Your output must be the lines below from the line containing "right eye: (256, 122)" to the line containing "right elbow: (126, 318)", both lines included, reproduced exactly and without pictures.

Records from a data collection:
= Beginning of Section =
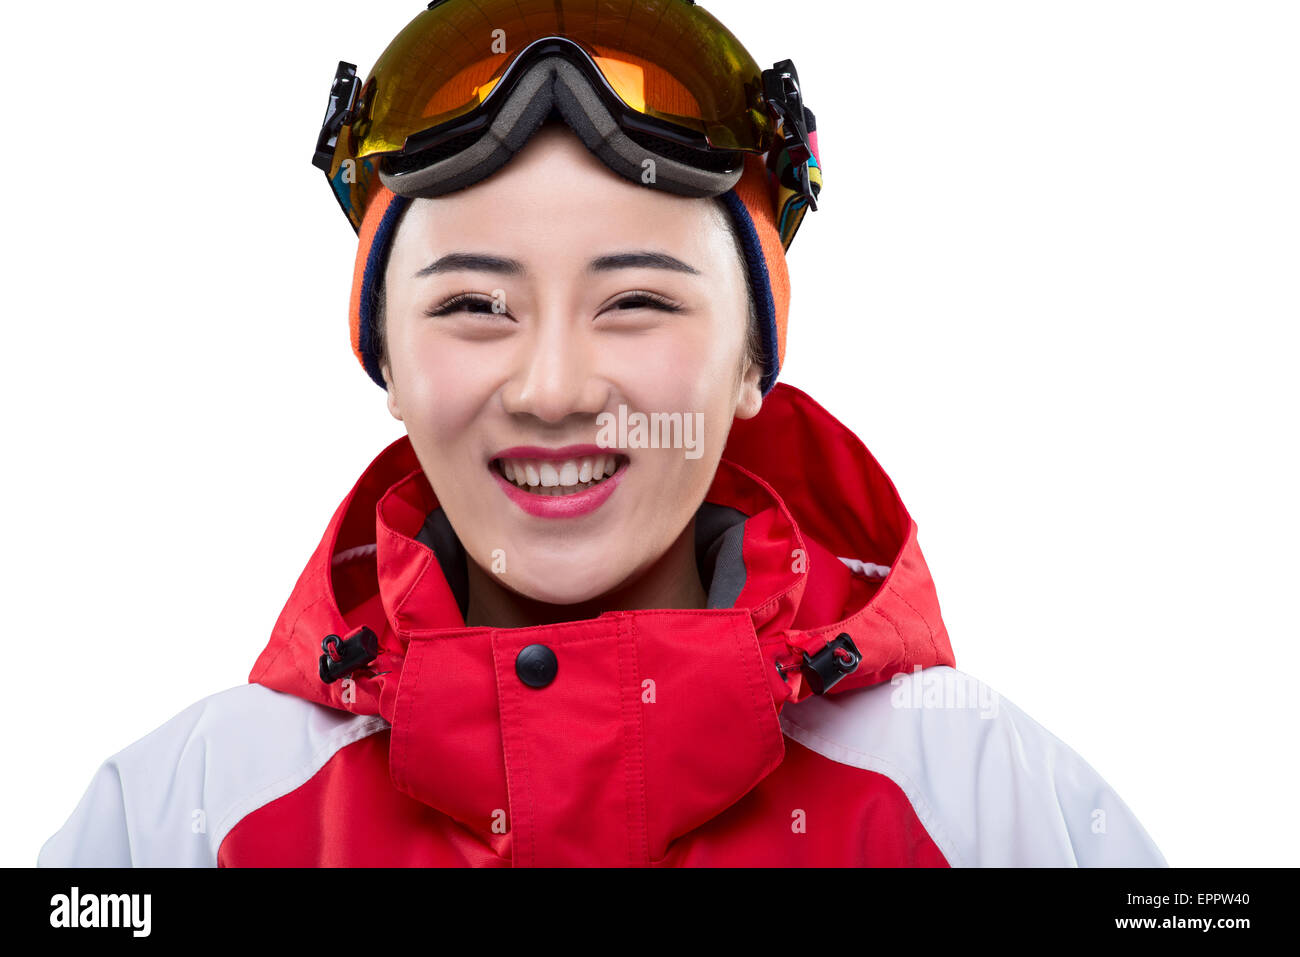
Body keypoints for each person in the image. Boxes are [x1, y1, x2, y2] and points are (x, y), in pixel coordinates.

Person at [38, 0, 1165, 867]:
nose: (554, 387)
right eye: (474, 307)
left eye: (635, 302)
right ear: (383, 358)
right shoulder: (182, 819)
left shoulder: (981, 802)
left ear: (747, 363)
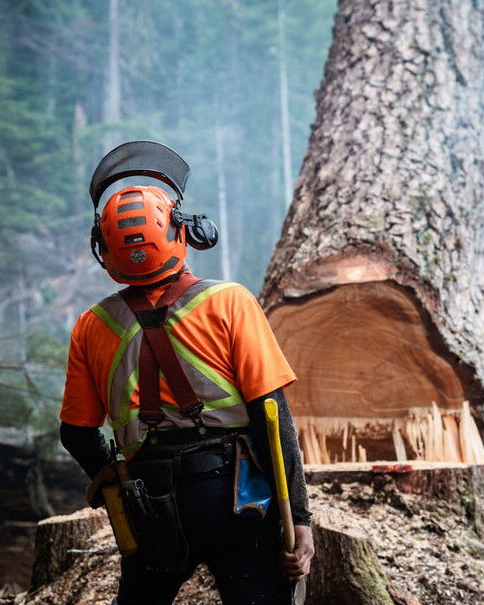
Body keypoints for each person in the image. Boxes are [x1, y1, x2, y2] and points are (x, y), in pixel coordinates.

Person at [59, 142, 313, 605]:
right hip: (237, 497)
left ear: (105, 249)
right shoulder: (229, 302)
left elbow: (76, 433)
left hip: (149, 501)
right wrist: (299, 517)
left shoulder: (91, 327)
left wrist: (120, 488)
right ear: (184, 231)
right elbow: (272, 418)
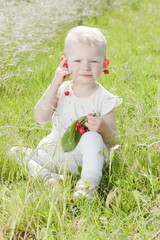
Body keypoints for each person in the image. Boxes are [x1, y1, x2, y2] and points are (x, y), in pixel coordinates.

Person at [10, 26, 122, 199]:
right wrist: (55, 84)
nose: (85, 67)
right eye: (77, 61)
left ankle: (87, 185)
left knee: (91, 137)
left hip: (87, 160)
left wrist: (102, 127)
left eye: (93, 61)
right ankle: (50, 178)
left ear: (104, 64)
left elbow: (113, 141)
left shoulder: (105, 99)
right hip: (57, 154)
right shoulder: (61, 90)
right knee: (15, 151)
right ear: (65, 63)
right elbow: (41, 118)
= End of Section =
= Beginning of Section =
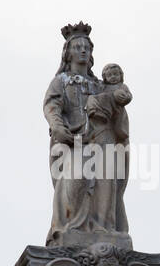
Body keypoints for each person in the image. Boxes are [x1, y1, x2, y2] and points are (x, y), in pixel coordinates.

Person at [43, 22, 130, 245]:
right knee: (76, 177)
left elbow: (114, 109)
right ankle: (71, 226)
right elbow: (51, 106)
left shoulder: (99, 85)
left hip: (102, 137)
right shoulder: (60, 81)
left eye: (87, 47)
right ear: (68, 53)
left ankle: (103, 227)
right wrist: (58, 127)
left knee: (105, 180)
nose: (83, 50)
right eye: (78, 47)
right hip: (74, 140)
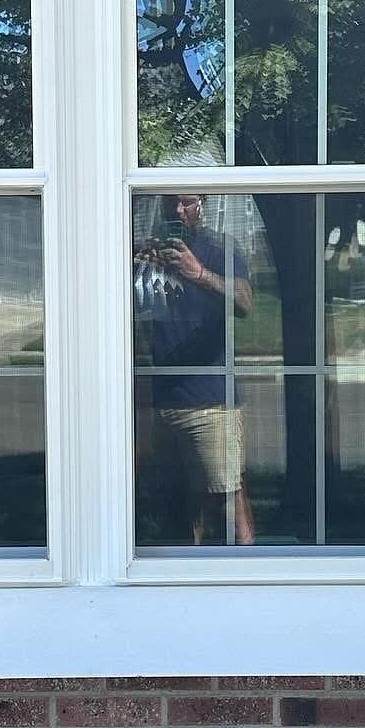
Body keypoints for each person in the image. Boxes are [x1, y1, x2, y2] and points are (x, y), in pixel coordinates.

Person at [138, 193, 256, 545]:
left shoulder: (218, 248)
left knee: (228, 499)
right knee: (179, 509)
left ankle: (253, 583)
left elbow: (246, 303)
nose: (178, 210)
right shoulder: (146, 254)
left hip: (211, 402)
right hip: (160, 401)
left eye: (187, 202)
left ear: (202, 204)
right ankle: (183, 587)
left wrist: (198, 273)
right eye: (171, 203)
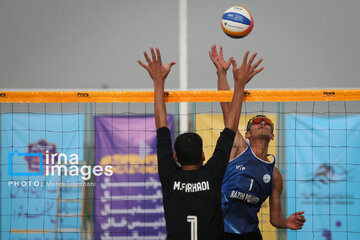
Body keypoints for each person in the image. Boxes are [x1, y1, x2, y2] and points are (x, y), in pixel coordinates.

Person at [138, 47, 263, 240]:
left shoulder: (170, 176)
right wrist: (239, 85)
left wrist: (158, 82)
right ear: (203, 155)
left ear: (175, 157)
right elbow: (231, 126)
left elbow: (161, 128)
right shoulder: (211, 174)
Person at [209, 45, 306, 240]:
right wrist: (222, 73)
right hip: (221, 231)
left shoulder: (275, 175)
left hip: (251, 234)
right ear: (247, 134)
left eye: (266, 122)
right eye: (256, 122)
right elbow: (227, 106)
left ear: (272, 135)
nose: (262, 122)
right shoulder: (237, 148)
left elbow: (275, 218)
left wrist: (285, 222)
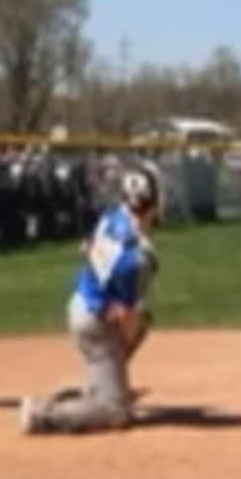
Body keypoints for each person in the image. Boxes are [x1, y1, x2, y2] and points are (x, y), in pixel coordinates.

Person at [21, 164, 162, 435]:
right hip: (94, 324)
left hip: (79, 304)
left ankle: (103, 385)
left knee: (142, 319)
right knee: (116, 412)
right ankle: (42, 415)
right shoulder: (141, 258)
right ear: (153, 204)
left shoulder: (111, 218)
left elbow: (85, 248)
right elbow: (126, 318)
= End of Section =
§ RESULT FOR THIS TASK:
right eye: (256, 122)
right elbow: (227, 106)
left ear: (272, 135)
nose: (262, 122)
right shoulder: (237, 148)
left elbow: (275, 218)
left wrist: (285, 222)
Body keypoints for each person in the image. Boxes are [x1, y1, x2, y2] and points are (x, y), in pixel coordinates.

Person at [21, 164, 162, 435]:
right hip: (94, 324)
left hip: (79, 304)
left ankle: (103, 385)
left knee: (142, 319)
right knee: (116, 412)
right ankle: (42, 415)
right shoulder: (141, 258)
right ear: (153, 204)
left shoulder: (111, 218)
left elbow: (85, 248)
right elbow: (126, 318)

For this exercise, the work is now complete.